Introduction
For the convenience of several enquiring readers, I begin today’s column with a brief recap. As readers should recall, thus far in this new field of analysis that I have embarked upon, I have been addressing the second of three concepts that I posited as being central to the growing portrayal of Guyana by academics and other analysts as “the newest petrostate in the Americas”.
Having considered extractivism [ the first concept] and its standard definition, which I have adopted; I had started addressing last week the second concept; that is a petrostate. This was portrayed there as a function of two basic features. Firstly, a nation empirically demonstrated economic dependence on oil and gas production and their exportation. And secondly, the consequential emergence from this dependency of related and/ or associated distinctive social, cultural, political and institutional features, practices and systems.

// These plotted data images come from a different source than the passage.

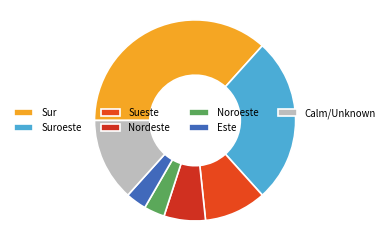

Count the number of slices in the pie.

7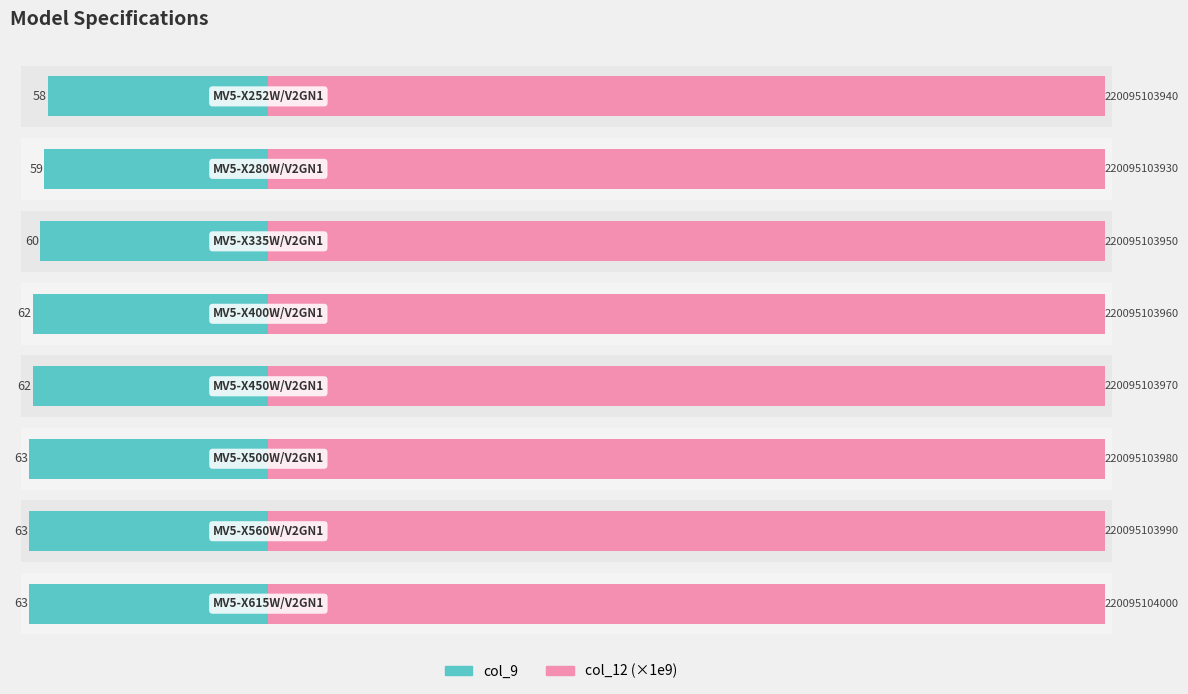

Where is col_9 nearest to the value 60?

2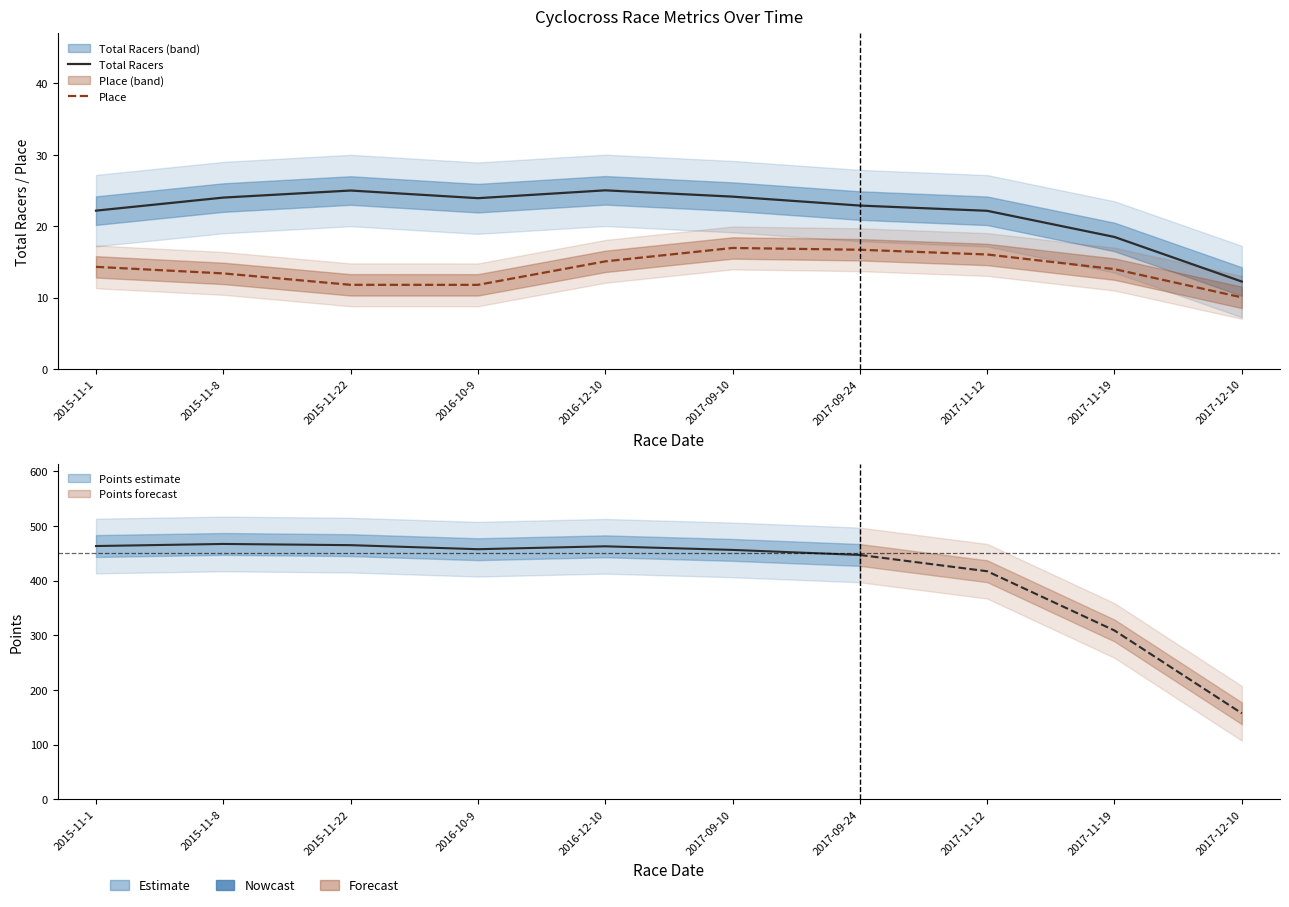

Which series has the widest spread of values?

Total Racers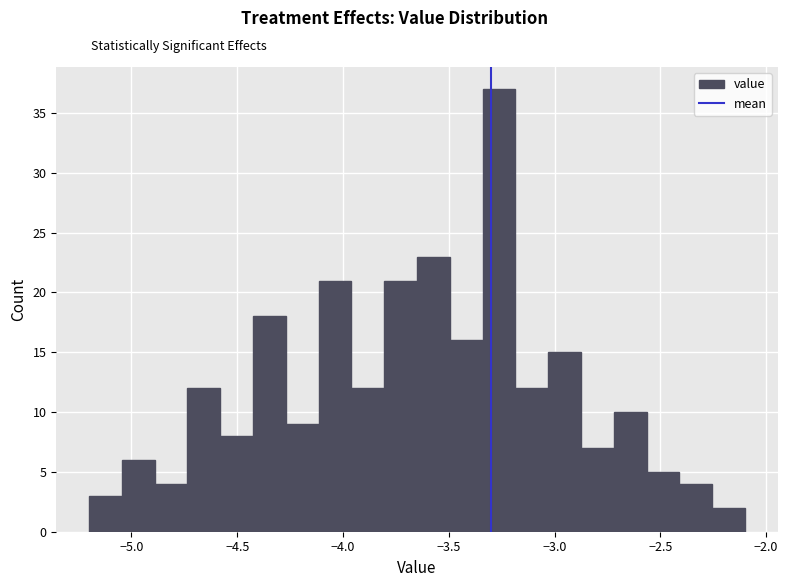

Read against the x-axis, roughly where is the centre of the tallest bar?

-3.25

Today’s column provides the macroeconomic indicators undergirding Guyana’s high level of dependence on what, by any reasonable standard, can be termed an unprecedented world class petroleum boom.
Macro-economic Indicators
For this Section I shall be relying on the Guyana National Budget for 2023 to provide the most recent updated official data on the performance of the overall economy as well as the oil and gas sector. The macro data I shall be covering are 1] GDP related 2] export related 3] Government revenue and Natural Resource Fund related and 4] population size and consumer price data.
Table 1 below provides data on the basic GDP. These reveal that, in the space of only three years Guyana’s GDP [measured at current base prices, 2012] had trebled. It rose from US$ 4.3 billion in 2018, to US$ 13.0 billion in 2022 The rate of growth of GDP for the two years before First Oil [2018 to2019] has averaged just under five percent. However, during the three completed years after that [2020 to 2022] the growth rate of GDP had averaged just over 40 percent, or about eight times larger! Indeed, the National Budget for 2023 has reported Guyana as the world’s fastest growing economy in 2022.
Table 1 also shows the rapidly changing shares of the oil and non-oil sectors in Guyana GDP measures. These clearly reveal the record-breaking world-class emergence of petroleum dependency in Guyana’s economy. The oil GDP had accounted for only two percent in 2019; but by 2022 this had risen to as much as 63 percent.
Source Ministry of Finance, National Budget 2023 Appendices
Turning to Table 2, this Table reveals the relations between the US dollar value at Guyana’s recent commencement of crude oil and gas export to total exports and also to its GDP. In 2021 Guyana crude oil export totaled US$ 3.0 bln; and by the following year 2022 this amount had totaled US$ 10.0 bln. With total exports valued at US$ 4.4 bln and US$ 11.4 bln respectively, their shares stood at 68 percent and 87 percent respectively. Total exports represented 55 percent and 80 percent in 2021 and 2022 respectively based on the National Budget 2023 data.
Source National Budget 2023
Table 3 reinforces the swift advance of Guyana as the newest petrostate in the Americas. While Government revenue averaged 267 G$ billion in 2021 by 2022 this reached 430 G$ billion More significantly with the new petroleum sector a sovereign wealth fund [SWF] was created; that is the Guyana Natural Resource Fund to which oil revenues are credited and held externally. The data in Table 3 reveal NRF withdrawals by the Government were 47 percent and 43 percent of total revenue in 2021 and 2022 respectively.
Source National Budget 2023
Finally, Table 4 reveals related data on the consumer price index changes and population size. These are integral to the per capita, real and nominal measures as well as an indicator of Guyana’s size. Price inflation before the global kick-in 2021/2022 was negligible
Closing Observations
Here I offer two closing observations, both related to method. First, the next column will focus on the National Budget 2023 reporting on the microeconomic or firm level performance of the crude oil industry, now confined to the ExxonMobil Consortium operating mainly in the Stabroek block. These firm data constitute the foundation from which the system of national accounts are constructed.
Second, analysts’ classification of Guyana as a rapidly emerging petrostate does not reach the level of displacing every other distinctive ruling attribute. To take a few examples; Guyana remains by widely applicable global measures a relatively small economy; having a population of less than a million persons, a GDP of only US$ 14.4 billion and geographic area of 83,000 square miles.
It is also considered as being highly open. Thus, presently its export of goods and non-factor services account for roughly 80 percent of GDP. Total imports are valued at US$7 billion in 2022 and its export trade is confined to a narrow range of highly specialized natural commodities, excluding crude oil the commodity being examined here.
Added to small and open, Guyana has traditionally been classed as poor and developing. Both these attributes still remain dominant although accurate assessments based on a consistent methodology are scarce.